Во все продолжение навигации Наполеон любил заниматься разговорами с сопровождавшими его генералами и учеными и беседовал с ними сообразно занятиям каждого. С Монжем и Бертолетом, которых часто призывал к себе, он рассуждал о науках положительных и даже о метафизике и политике. Генерал Кафарелли Дуфолга, которого он особенно любил и уважал, доставлял ему также ежедневные случаи к развлечению живостью своего ума и привлекательностью разговоров. Наполеон находил удовольствие беседовать после обеда и предлагать самые затруднительные вопросы о важнейших предметах; он подстрекал своих собеседников к спорам или для того, чтобы изучать их характеры, или затем, чтобы самому черпать из источника их познаний, и всегда отдавал предпочтение тому из них, который смелее и ловчее поддерживал неправдоподобные парадоксы. Ясно, что эти разговоры были для него, так сказать, только умственной гимнастикой. Он любил также рассуждать о начале мира и о вероятном его разрушении. Мысль его и воображение останавливались только на одних важных и обширных предметах.


После благополучного двадцатидневного плавания французская эскадра 10 июня пришла к Мальте и заняла ее без сопротивления, что заставило Кафарелли после осмотра укреплений сказать Бонапарту: «Ну, генерал, слава Богу, что еще нашлось кому отворить нам ворота крепости». Однако же Наполеон, в бытность даже на острове Святой Елены, не сознавался в том, что Мальта сдалась ему вследствие тайных отношений. Он говорил: «Я взял Мальту в Мантуе; великодушный поступок с Вурмзером склонил к покорности гроссмейстера и кавалеров». Но Бурриенн, напротив, утверждает, что кавалеры нисколько не участвовали в этом деле.

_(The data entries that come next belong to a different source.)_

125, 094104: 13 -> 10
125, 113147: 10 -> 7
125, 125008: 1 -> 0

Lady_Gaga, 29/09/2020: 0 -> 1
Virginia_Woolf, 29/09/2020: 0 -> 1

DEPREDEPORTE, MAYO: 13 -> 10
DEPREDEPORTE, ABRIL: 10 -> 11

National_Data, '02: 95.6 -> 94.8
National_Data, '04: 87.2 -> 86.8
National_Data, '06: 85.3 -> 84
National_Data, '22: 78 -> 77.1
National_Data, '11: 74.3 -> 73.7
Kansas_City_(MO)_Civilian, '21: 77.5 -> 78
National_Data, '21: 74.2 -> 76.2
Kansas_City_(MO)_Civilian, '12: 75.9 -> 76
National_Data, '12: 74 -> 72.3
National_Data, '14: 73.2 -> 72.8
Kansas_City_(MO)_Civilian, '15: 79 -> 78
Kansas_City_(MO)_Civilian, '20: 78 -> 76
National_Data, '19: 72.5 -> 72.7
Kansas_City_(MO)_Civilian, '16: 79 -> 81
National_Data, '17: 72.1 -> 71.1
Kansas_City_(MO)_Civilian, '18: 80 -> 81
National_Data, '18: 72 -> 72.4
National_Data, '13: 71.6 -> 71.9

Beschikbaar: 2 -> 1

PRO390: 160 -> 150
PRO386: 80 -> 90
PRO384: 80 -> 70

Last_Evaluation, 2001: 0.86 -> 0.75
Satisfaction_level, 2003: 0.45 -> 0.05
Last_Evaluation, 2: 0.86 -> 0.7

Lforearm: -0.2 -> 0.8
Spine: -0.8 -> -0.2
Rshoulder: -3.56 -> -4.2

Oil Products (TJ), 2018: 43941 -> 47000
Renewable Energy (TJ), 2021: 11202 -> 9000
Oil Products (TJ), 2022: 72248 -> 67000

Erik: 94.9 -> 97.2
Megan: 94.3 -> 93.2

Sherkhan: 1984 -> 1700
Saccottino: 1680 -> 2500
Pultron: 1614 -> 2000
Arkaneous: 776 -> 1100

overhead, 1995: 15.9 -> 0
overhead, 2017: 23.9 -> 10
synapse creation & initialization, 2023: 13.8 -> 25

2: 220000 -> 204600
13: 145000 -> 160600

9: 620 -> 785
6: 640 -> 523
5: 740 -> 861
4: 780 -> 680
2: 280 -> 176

Как бы то ни было, только Наполеон недолго оставался в Мальте. Флот поплыл к Кандие и 25 июня пришел к этому острову; этот-то самый объезд и обманул Нельсона, который полагал встретить французскую эскадру при Александрии. Случай весьма счастливый для французов, и Брюэс говорил, что английский адмирал, будь с ним не более десяти кораблей, имел бы на своей стороне все ручательства в успехе. «Дай Господи,—часто говаривал он, глубоко вздыхая,—дай Господи не встретиться нам с англичанами!»

Не выходя на берег Африки, Бонапарт решил еще раз обратиться к своим воинам, чтобы более возбудить их энтузиазм напоминанием предстоящего огромного подвига и предупредить об опасностях на случай, если бы они упали духом или не стали строго соблюдать дисциплину. Вот знаменитая прокламация, изданная им по этому случаю:

«Бонапарт, член Национальной академии, главнокомандующий войсками.

На корабле Лориан, 4 мессидора VI года. Воины!

Вам предстоит сделать завоевание, последствия которого будут неисчислимы как в отношении к просвещению, так и к всемирной торговле. Вы этим нанесете Англии самый верный и самый чувствительный удар в ожидании того, которым совершенно сокрушите ее.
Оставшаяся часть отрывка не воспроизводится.